Reading List Revisited

Retirement opened up for me a wide swath of time to do what I want to do, and one of the big things I want to do is read. Deciding what to read has been interesting, and watching myself decide, seeing how my decisions are affected and shaped by so many different factors, has been almost as interesting, though in a different way. I’ve tracked some of those decisions in this blog, and I’m returning to the theme now.

You can see some of my earlier reading decisions in other posts (look for the “Reading” tag). One of those posts (Reading Plan: December 2023 through February 2024) lays out a rather ambitious reading plan for the three months of December, January, and February. I’m here now to announce that I’m leaving that plan behind, simply because I’ve become immersed in the work of Immanuel Kant. I’ve read a good bit of Kant over the years, but I’ve never read two of the three major works (the first and third Critiques from cover to cover. Though I’ve toyed with the idea of taking up the Critique of Pure Reason (most recently after my son gave me a copy of the Cambridge translation for my birthday several years ago), I decided last fall to take on the challenge.

This recent decision was prompted by two rather different things. First, while browsing our local bookstore I came across Karen Stohr’s, Choosing Freedom, an introduction to Kant’s ethics. I did some work with Karen while I was at Georgetown, and I was intrigued. The book is well worth reading – I’m fairly certain that if I were to teach an introductory ethics course again (not going to happen!), I’d consider it as one of the texts. That aside, reading the book re-awakened my interest in Kant’s ethics, so I read his Lectures on Ethics (for the first time) and re-read a couple of his other books on ethics.

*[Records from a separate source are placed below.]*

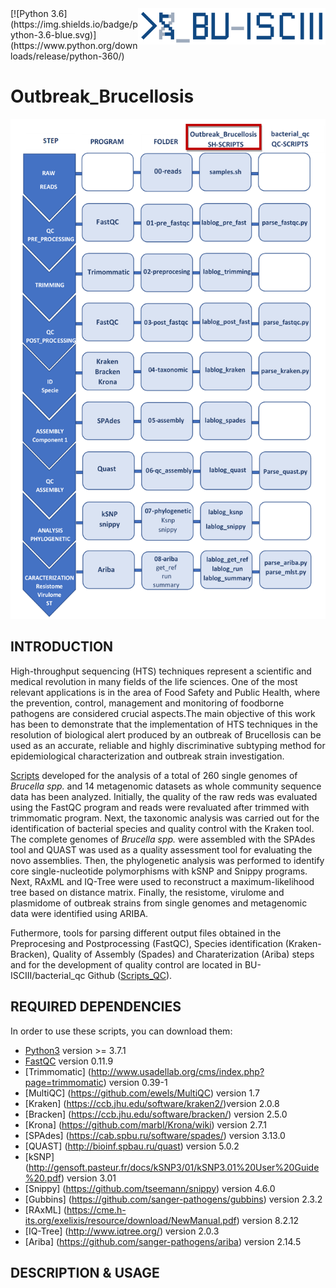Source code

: <img src="images/BU_ISCIII_logo.png" alt="logo" width="300" align="right"/>
[![Python 3.6](https://img.shields.io/badge/python-3.6-blue.svg)](https://www.python.org/downloads/release/python-360/)

# **Outbreak_Brucellosis**

<p align="center">
  <img width="800" height="800" src="https://github.com/sgonzalezbodi/Outbreak_Brucellosis/blob/master/images/Schema_Brucellosis_Ourbreak.png">
</p>

## INTRODUCTION

High-throughput sequencing (HTS) techniques represent a scientific and medical revolution in many fields of the life sciences. One of the most relevant applications is in the area of Food Safety and Public Health, where the prevention, control, management and monitoring of foodborne pathogens are considered crucial aspects.The main objective of this work has been to demonstrate that the implementation of HTS techniques in the resolution of biological alert produced by an outbreak of Brucellosis can be used as an accurate, reliable and highly discriminative subtyping method for epidemiological characterization and outbreak strain investigation. 

[Scripts](https://github.com/BU-ISCIII/bacterial_qc) developed for the analysis of a total of 260 single genomes of *Brucella spp.* and 14 metagenomic datasets as whole community sequence data has been analyzed. Initially, the quality of the raw reds was evaluated using the FastQC program and reads were revaluated after trimmed with trimmomatic program. Next, the taxonomic analysis was carried out for the identification of bacterial species and quality control with the Kraken tool. The complete genomes of *Brucella spp.* were assembled with the SPAdes tool and QUAST was used as a quality assessment tool for evaluating the novo assemblies. Then, the phylogenetic analysis was performed to identify core single-nucleotide polymorphisms with kSNP and Snippy programs. Next, RAxML and IQ-Tree were used to reconstruct a maximum-likelihood tree based on distance matrix. Finally, the resistome, virulome and plasmidome of outbreak strains from single genomes and metagenomic data were identified using ARIBA.

Futhermore, tools for parsing different output files obtained in the Preprocesing and Postprocessing (FastQC), Species identification (Kraken-Bracken), Quality of Assembly (Spades) and Charaterization (Ariba) steps and for the development of quality control are located in BU-ISCIII/bacterial_qc Github ([Scripts_QC](https://github.com/BU-ISCIII/bacterial_qc/tree/develop)). 

## REQUIRED DEPENDENCIES

In order to use these scripts, you can download them: 

* [Python3](https://www.python.org) version >= 3.7.1
* [FastQC](https://www.bioinformatics.babraham.ac.uk/projects/download.html) version 0.11.9
* [Trimmomatic] (http://www.usadellab.org/cms/index.php?page=trimmomatic) version 0.39-1
* [MultiQC] (https://github.com/ewels/MultiQC) version 1.7
* [Kraken] (https://ccb.jhu.edu/software/kraken2/)version 2.0.8
* [Bracken] (https://ccb.jhu.edu/software/bracken/) version 2.5.0
* [Krona] (https://github.com/marbl/Krona/wiki) version 2.7.1  
* [SPAdes] (https://cab.spbu.ru/software/spades/) version 3.13.0 
* [QUAST] (http://bioinf.spbau.ru/quast) version 5.0.2  
* [kSNP] (http://gensoft.pasteur.fr/docs/kSNP3/01/kSNP3.01%20User%20Guide%20.pdf) version 3.01 
* [Snippy] (https://github.com/tseemann/snippy) version 4.6.0
* [Gubbins] (https://github.com/sanger-pathogens/gubbins) version 2.3.2  
* [RAxML] (https://cme.h-its.org/exelixis/resource/download/NewManual.pdf) version 8.2.12
* [IQ-Tree] (http://www.iqtree.org/) version 2.0.3
* [Ariba] (https://github.com/sanger-pathogens/ariba) version 2.14.5  


## DESCRIPTION & USAGE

Then I was invited to speak at an event at my alma mater honoring my philosophy professor (see Remembering Joe Stamey). Thinking about those remarks had me reading many of Joe’s papers that I had tucked away in an old filing cabinet, and I realized/remembered how much I had learned from him about Kant. So I decided, in part to honor him and in part in gratitude for my son’s gift, to read the Critique of Pure Reason, along with several commentaries and introductions. And, in fact, my reading list for these three months includes those texts plus over a dozen others. Such ambitions!

But I’ve realized that I really can’t do the Kant work justice and read all those other books. So I’m writing now to relieve myself of that responsibility. I’m making good progress on the Critique, with some valuable assistance from Sebastian Gardner, Paul Geyer, and Allen Wood. But it’s consuming my reading time, and more than consuming my brain bandwidth. Oh, to be young again, when I was convinced I could stay alert enough into the late night hours to at least pretend to understand challenging texts. So those other books will simply have to wait.